We think that in the circumstances of this case where corroboration of the complainant's evidence was all important that it is rather surprising that the

prosecution chose not to call or offer for cross-examination. Wanyoike whose deposition was on the file and who might have been expected to confirm Muli's evidence. However, it was a matter within the discretion of counsel conducting the prosecution and there are no grounds for any suggestion that the prosecutor was influenced by any oblique motive. No such suggestion has been made in the present case.

As to the proper direction where neither side elects to call a possible witness we think it may be helpful to advert to the judgment of the Court of Criminal Appeal in R. v. Bryant and Dickson, (1946) 31 C. A. R. 146 at pp. 152-3 where the Court indicated that a satisfactory direction would be in some such words as $these:$

"X is absent and it is not very satisfactory that he is not here; the prosecution could have called him, and have not done so, perhaps for very good reasons. The defence might have called him or not, as they liked."

We see no substantial difference between that and the direction complained of in the present case which in our view was unexceptionable.

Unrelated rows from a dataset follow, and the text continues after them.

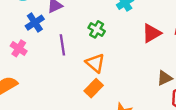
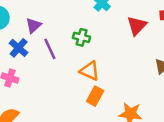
purple line: (62, 45) -> (50, 49), moved

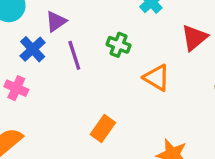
orange triangle: (90, 71) -> (157, 78), moved
orange rectangle: (95, 96) -> (103, 128), moved

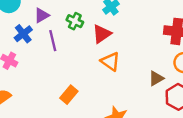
red triangle: (194, 38) -> (102, 34), moved
green cross: (119, 45) -> (75, 21), moved

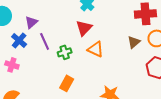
green cross: (75, 21) -> (65, 52), moved, turned -32
brown triangle: (156, 78) -> (134, 42), moved

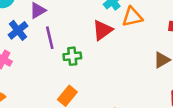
orange triangle: (95, 49) -> (132, 17), moved, turned -48

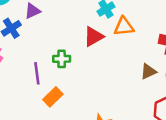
purple line: (50, 38) -> (37, 73), moved

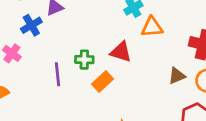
red triangle: (94, 36) -> (121, 52), moved, turned 45
orange rectangle: (53, 97) -> (103, 82), moved

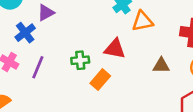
purple line: (57, 74) -> (38, 67), moved, turned 35
brown triangle: (177, 76) -> (161, 65), moved, turned 30

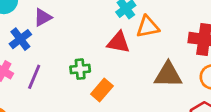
red triangle: (115, 49) -> (118, 42), moved
brown triangle: (161, 65) -> (168, 75), size x1.5

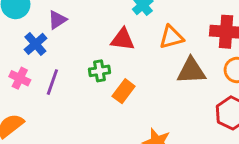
orange triangle: (148, 27) -> (171, 37), moved
red triangle: (118, 42) -> (123, 39), moved

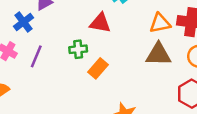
orange triangle: (171, 37) -> (160, 23), moved

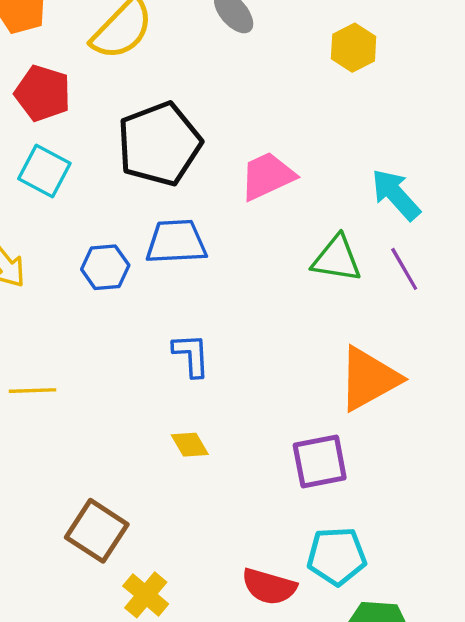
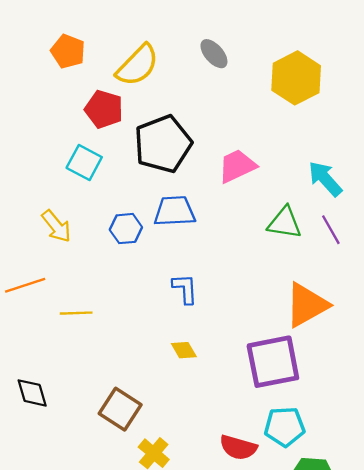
yellow hexagon: (354, 48) -> (296, 78), size x1.6
red pentagon: (43, 93) -> (104, 109), moved
purple square: (320, 461) -> (273, 362), size x1.4

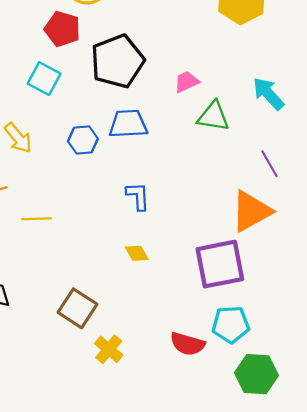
pink trapezoid: (237, 166) -> (186, 82), size x0.7
green triangle: (285, 223) -> (213, 116), moved
purple line: (331, 230) -> (270, 164), moved

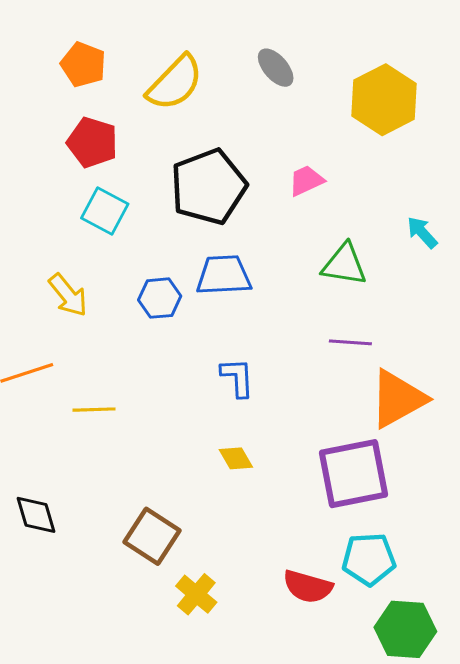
red pentagon: (62, 29) -> (92, 142), moved
pink trapezoid: (186, 82) -> (306, 181), moved
cyan arrow: (268, 94) -> (422, 232), size x0.7
purple line: (270, 164) -> (350, 342), moved, turned -56

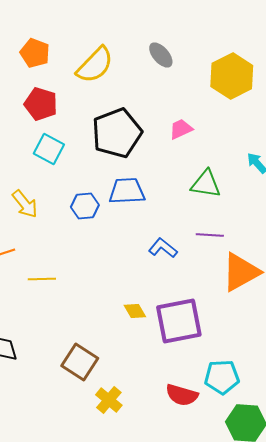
blue L-shape: (237, 377) -> (163, 248), moved, turned -48
purple square: (353, 474) -> (179, 321), moved

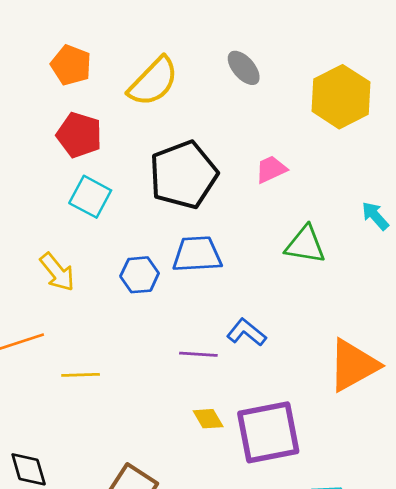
purple line: (210, 235) -> (198, 354), moved

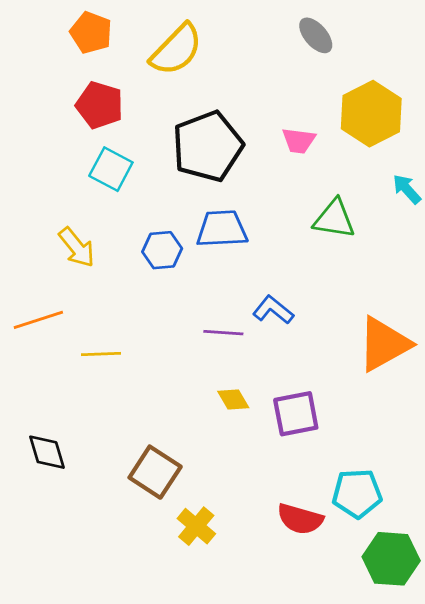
gray ellipse: (244, 68) -> (316, 35), moved
yellow hexagon: (341, 97) -> (371, 114), moved
pink trapezoid: (271, 169) -> (299, 141), turned -148
purple square: (268, 432) -> (296, 414), size x0.7

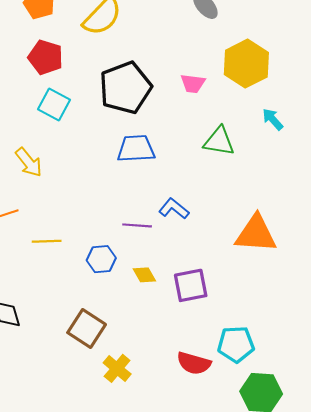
blue hexagon: (162, 250) -> (101, 259), moved
orange triangle: (384, 344) -> (256, 234), turned 33

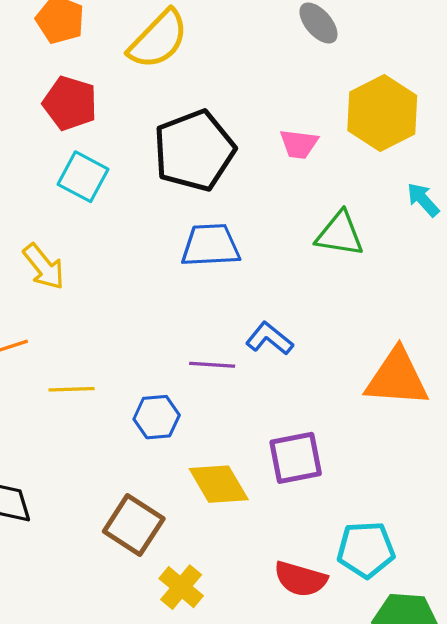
yellow diamond: (144, 275) -> (219, 484), moved, size x1.6

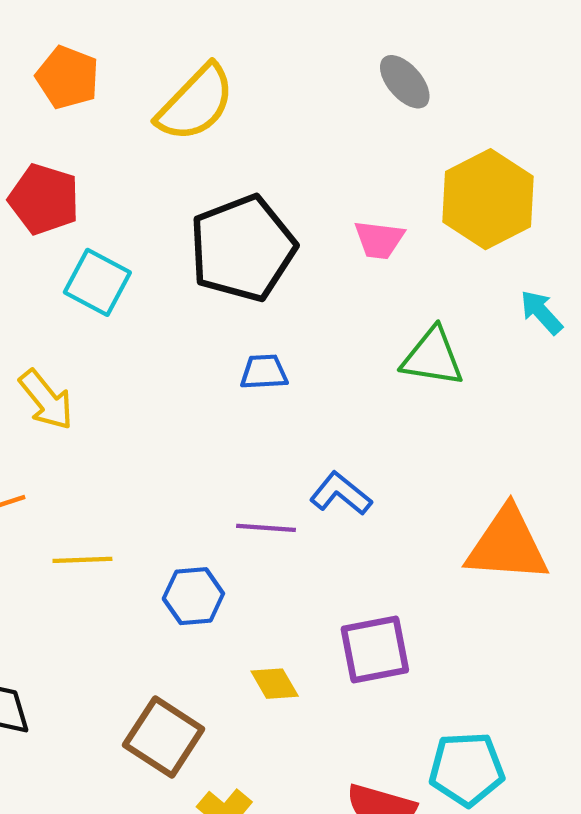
red pentagon: (70, 103) -> (44, 199), moved
blue trapezoid: (211, 245) -> (264, 372), size x0.6
yellow diamond: (219, 484) -> (275, 684), size x0.6

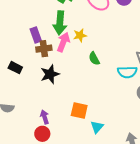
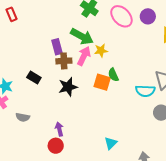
green arrow: (60, 23) -> (82, 36), turned -70
orange square: (79, 111) -> (102, 82), moved

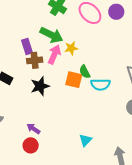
cyan semicircle: (145, 91) -> (100, 84), moved
purple arrow: (59, 129) -> (33, 129), turned -40

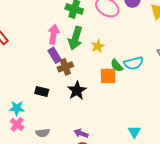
green arrow: (51, 35) -> (75, 38), turned 95
pink arrow: (54, 54) -> (54, 34), moved
cyan semicircle: (100, 84) -> (134, 63), moved

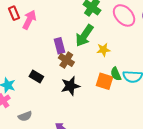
pink arrow: (54, 34) -> (29, 20), moved
brown cross: (65, 67) -> (66, 60), turned 35
gray semicircle: (43, 133) -> (25, 116), turned -32

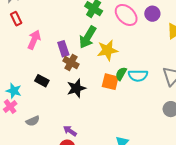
pink arrow: (29, 20) -> (34, 40), moved
yellow star: (103, 50) -> (107, 50), size x1.5
green semicircle: (116, 74) -> (121, 74), turned 56

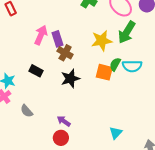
green arrow: (88, 37) -> (127, 32), moved
pink arrow: (34, 40) -> (41, 35), moved
gray semicircle: (33, 121) -> (27, 111), turned 72

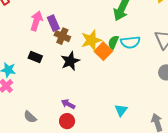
yellow star: (102, 41) -> (91, 40), moved
orange square: (104, 72) -> (103, 51), turned 36
gray semicircle: (27, 111) -> (30, 117), moved

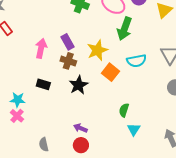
purple rectangle: (53, 23) -> (68, 42), moved
yellow star: (91, 40) -> (97, 50), moved
green semicircle: (113, 42) -> (124, 110), moved
gray semicircle: (30, 117) -> (44, 145), turned 40

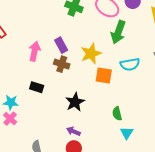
orange square: (110, 72) -> (104, 76), turned -30
black star: (78, 85) -> (75, 102), moved
green semicircle: (124, 110) -> (117, 114), turned -32

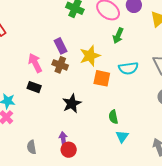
green arrow: (118, 32) -> (118, 36), size x0.7
pink arrow: (35, 51) -> (35, 63), moved, turned -42
purple arrow: (73, 131) -> (63, 139), moved, turned 56

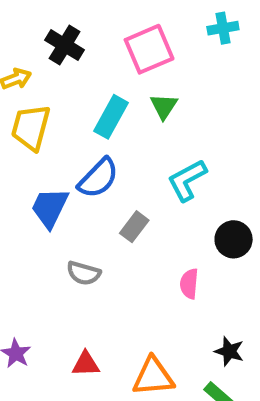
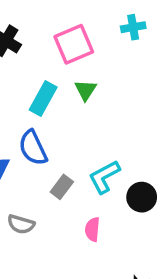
blue semicircle: (98, 178) -> (33, 148), turned 111
cyan L-shape: (187, 180) -> (104, 177), moved
pink semicircle: (189, 284) -> (92, 229), moved

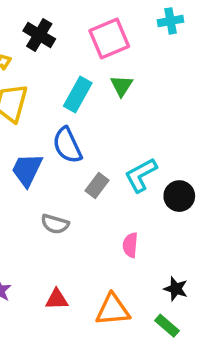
pink semicircle: (92, 229) -> (130, 245), moved

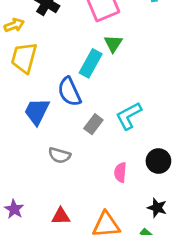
cyan rectangle: (78, 94) -> (91, 63), moved
black circle: (179, 196) -> (158, 161), moved

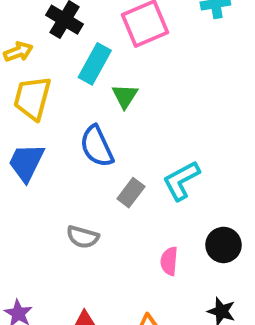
green triangle: (113, 44) -> (125, 96), moved
cyan rectangle: (91, 63) -> (95, 64), moved
blue trapezoid: (37, 112) -> (26, 162), moved

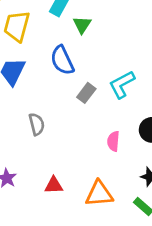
gray semicircle: (83, 237) -> (37, 124), moved, turned -120

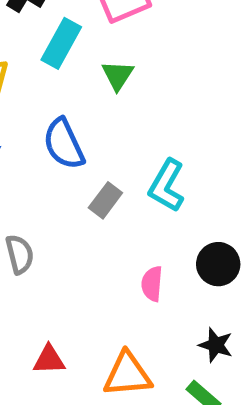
green triangle: (82, 25) -> (118, 75), moved
cyan L-shape: (122, 84) -> (167, 186), turned -32

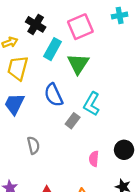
green triangle: (118, 75) -> (78, 64), size x1.5
cyan L-shape: (167, 186) -> (92, 104), moved

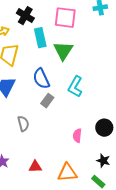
pink square: (80, 27) -> (65, 18), turned 30
cyan rectangle: (52, 49) -> (40, 38), turned -42
gray rectangle: (73, 121) -> (47, 101), moved

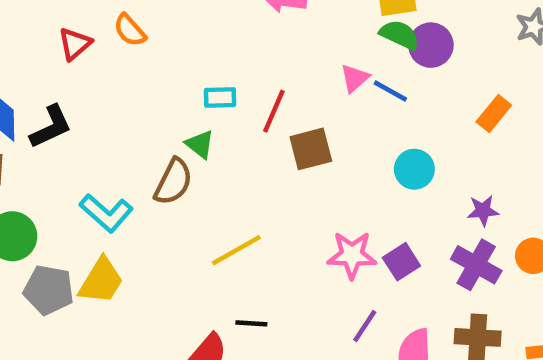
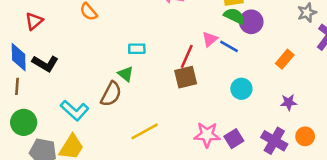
red triangle: (75, 44) -> (34, 21), moved
red line: (274, 111) -> (187, 56), moved
black L-shape: (51, 127) -> (45, 63), turned 55
purple star: (483, 211) -> (289, 102), moved

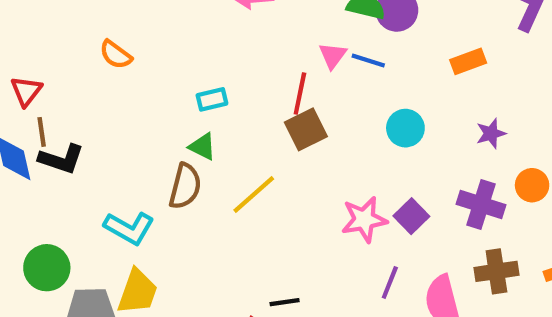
orange rectangle: (285, 59) -> (468, 61), turned 42
brown line: (17, 86) -> (42, 132), moved
yellow line: (145, 131) -> (254, 194), moved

Before leaving this aspect of the appeal we wish to refer to a passage in the judgment of this Court in Rex v. Katambo, (1938) 5 E. A. C. A. 141 at p. 142. It is there said: "There may be cases in which a Judge might think it a matter of justice to interfere and direct that such a witness should be called by the Crown". It seems doubtful, in view of what is said as to the discretion of the prosecutor in *Adel Muhammed's case*, whether the Court can direct the prosecutor to call a particular witness. However, that may be it would seem unnecessary to do so in Kenya since by section 150 of the Criminal Procedure Code the Judge is empowered himself to call any person as a witness and any person so called may be cross-examined by the prosecution or by the defence and this practice would seem to be more in accord with what Baron Alderson stated to be the only sensible rule, namely that ordinarily witnesses should be called by the party who wants their evidence.

The other points raised in the argument by Mr. Dinshaw were of no substance; we indicated our opinion on them during the course of the argument and do not propose to refer to them again here.